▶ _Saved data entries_

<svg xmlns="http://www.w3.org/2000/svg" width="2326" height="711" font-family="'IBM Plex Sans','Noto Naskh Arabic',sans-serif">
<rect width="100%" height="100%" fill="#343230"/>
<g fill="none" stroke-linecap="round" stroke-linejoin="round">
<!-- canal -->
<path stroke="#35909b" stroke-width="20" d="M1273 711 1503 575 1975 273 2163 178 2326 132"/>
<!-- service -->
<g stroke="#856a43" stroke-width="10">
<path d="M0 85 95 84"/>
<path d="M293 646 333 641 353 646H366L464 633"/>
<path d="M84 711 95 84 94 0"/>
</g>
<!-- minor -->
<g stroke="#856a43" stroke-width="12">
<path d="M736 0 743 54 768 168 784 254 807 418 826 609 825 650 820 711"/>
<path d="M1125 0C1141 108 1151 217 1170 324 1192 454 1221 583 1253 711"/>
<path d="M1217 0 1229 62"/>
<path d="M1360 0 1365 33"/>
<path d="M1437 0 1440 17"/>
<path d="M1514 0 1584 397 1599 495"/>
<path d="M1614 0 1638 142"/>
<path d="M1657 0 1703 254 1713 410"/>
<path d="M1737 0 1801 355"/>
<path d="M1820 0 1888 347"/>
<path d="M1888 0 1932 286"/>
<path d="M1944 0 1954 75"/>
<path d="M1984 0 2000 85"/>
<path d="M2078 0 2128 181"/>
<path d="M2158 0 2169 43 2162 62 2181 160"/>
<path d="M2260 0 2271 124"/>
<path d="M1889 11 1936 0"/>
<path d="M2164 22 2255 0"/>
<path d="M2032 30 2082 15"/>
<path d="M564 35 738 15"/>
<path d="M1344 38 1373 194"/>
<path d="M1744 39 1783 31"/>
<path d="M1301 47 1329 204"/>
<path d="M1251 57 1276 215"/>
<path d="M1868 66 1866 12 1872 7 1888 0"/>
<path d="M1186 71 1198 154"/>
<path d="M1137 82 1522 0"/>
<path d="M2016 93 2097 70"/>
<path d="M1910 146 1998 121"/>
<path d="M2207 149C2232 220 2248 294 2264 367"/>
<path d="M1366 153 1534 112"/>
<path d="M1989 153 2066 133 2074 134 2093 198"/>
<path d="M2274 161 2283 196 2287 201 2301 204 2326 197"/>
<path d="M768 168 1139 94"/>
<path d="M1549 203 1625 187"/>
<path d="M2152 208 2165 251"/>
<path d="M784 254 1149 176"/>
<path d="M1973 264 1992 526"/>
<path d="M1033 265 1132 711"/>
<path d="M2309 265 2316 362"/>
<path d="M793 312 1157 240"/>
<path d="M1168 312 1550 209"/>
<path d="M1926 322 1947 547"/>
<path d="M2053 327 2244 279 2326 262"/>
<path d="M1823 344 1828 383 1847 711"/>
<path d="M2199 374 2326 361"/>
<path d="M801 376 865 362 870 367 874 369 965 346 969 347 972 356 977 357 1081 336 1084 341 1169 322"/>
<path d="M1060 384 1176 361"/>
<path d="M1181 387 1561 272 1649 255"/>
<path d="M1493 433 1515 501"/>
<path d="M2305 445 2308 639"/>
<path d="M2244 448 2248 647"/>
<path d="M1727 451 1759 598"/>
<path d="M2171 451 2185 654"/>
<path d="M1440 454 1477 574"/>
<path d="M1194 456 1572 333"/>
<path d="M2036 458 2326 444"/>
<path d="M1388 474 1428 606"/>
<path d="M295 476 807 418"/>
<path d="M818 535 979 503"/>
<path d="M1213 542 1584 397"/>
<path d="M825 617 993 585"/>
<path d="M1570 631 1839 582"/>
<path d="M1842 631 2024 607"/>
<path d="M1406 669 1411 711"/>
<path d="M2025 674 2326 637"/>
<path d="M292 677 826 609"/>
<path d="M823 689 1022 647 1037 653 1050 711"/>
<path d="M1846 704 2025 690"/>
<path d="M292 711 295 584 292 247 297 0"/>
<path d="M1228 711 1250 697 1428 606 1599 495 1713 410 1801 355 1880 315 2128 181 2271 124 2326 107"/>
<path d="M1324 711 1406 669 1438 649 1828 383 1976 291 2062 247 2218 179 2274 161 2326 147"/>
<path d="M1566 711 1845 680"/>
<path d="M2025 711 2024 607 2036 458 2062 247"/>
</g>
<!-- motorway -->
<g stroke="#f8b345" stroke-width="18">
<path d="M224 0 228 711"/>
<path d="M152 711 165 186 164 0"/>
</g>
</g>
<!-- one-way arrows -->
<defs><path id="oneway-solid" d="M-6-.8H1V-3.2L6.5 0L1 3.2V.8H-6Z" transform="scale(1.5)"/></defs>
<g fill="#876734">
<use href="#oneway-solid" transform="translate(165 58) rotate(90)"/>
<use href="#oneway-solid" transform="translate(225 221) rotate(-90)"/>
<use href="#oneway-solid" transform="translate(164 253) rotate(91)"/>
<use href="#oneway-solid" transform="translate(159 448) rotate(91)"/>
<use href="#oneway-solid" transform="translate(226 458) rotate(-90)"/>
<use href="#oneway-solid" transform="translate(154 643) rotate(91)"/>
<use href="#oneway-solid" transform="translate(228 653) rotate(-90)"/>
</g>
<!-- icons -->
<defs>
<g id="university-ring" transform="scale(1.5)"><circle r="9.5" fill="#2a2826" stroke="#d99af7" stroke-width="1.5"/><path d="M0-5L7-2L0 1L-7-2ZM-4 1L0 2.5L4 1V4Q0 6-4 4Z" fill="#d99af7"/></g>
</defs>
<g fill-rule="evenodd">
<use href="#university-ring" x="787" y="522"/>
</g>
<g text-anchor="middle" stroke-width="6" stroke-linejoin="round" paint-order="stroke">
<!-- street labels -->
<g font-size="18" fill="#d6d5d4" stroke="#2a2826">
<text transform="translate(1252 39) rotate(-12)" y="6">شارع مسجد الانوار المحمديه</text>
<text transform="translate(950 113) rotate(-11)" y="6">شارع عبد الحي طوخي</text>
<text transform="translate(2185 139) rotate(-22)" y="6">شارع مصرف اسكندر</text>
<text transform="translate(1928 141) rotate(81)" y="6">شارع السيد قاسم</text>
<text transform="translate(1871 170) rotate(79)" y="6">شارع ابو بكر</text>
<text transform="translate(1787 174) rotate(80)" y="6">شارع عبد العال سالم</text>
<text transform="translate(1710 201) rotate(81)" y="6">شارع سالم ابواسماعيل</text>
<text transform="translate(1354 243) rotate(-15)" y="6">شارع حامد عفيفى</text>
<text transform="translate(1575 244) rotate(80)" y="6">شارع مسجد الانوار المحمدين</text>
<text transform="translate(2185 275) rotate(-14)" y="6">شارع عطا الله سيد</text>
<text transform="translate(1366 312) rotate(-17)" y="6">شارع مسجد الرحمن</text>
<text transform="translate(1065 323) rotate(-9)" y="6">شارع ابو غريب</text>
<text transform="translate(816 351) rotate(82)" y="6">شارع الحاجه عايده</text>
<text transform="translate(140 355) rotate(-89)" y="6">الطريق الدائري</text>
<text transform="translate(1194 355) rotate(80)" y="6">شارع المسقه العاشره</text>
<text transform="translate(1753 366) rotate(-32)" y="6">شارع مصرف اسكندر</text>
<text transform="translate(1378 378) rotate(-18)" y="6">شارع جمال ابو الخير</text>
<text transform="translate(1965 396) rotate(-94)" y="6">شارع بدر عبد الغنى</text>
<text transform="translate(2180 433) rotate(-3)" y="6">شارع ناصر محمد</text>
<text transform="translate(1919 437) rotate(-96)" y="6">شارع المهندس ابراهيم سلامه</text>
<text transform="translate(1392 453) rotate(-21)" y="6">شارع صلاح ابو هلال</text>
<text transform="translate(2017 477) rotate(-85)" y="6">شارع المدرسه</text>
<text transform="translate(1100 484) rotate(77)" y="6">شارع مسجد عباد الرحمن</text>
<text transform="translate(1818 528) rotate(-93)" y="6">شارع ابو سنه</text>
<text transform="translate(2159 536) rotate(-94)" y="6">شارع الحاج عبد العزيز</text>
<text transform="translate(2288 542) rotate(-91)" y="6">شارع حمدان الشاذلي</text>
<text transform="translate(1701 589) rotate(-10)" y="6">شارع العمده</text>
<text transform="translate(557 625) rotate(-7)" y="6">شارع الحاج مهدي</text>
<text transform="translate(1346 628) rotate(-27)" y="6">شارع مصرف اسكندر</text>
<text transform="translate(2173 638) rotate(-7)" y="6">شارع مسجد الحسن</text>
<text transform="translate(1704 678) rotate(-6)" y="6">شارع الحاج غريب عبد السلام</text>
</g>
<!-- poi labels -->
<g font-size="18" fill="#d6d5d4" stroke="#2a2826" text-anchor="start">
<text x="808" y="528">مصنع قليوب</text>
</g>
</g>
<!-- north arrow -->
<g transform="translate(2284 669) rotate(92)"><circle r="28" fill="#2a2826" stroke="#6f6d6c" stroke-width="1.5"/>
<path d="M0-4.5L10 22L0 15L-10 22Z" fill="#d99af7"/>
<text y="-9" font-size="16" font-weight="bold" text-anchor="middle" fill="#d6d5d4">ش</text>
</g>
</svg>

▶ _TASK TO CARRY OUT_
Pull out every line above that holds the word "linejoin".

▶ _EXERCISE ANSWER_
<g fill="none" stroke-linecap="round" stroke-linejoin="round">
<g text-anchor="middle" stroke-width="6" stroke-linejoin="round" paint-order="stroke">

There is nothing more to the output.